The purposes of the batting stride:
- Tunes the degree of approach by readjusting the width of feet and weight distribution.
- Allows for timing adjustments.
- Enables hand and foot separation, stretching muscles (“winding the rubber band”) across the torso to assist power generation.
- Creates momentum in the swing. The hitter starts from a standstill and gains speed and power through synchronized body movements.
- The stride landing creates a pivot point establishing a stable rotational axis from the ground up (click our free article Hitting Drills to Fix Lunging).
Batting Stride Affects Power
Is bat speed generation affected by increasing (or decreasing) the amount of forward movement during the hitter’s stride and approach? If so, what forces are at work?
There are two parties of thought:
Party 1 – Forward Movement Has No Effect on Bat Speed
“…the length of the player’s stride — or even the very absence of a stride — has absolutely nothing to do with the amount of power or bat speed that a hitter generates.” (Epstien, 2003)
“The hips may start to rotate as weight shift ceases, but that rotation comes from muscle contractions in the pelvis region rather than from momentum transfer.” (Mankin, 2002)
“Your stance is fine, but you think a big stride will help you get more weight behind the ball and help you hit it harder. In fact, the large stride is causing you a loss of timing and a loss of power.” (Hitting – Stride, n.d.)
“The only reason you stride is for rhythm and timing. It does not give you power, it does not give you bat quickness or bat velocity, but just rhythm and timing.” (The Pre-Stride, n.d.)
Party 2 – Forward Movement Increases Bat Speed
“The body creates forward momentum and is stopped by the front leg. The body then transfers that momentum to the hips, to the shoulders, to the arms, to the hands, and then of course to the bat.” (Yeager D. C., 2015)

▸ **EXERCISE OBJECTIVE**:
Copy from the batting stride text, word for word, the part that opens with the words containing "The purposes of" and closes with "synchronized body movements.". The lines have no connection to the batting stride text.

▸ **INFORMATION SHOWN**:

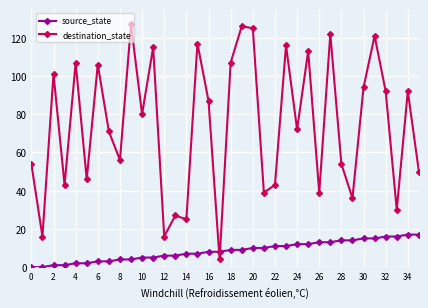

True or false: destination_state has more than 2 points higher than both neighbors.

True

▸ **SOLUTION**:
The purposes of the batting stride:
- Tunes the degree of approach by readjusting the width of feet and weight distribution.
- Allows for timing adjustments.
- Enables hand and foot separation, stretching muscles (“winding the rubber band”) across the torso to assist power generation.
- Creates momentum in the swing. The hitter starts from a standstill and gains speed and power through synchronized body movements.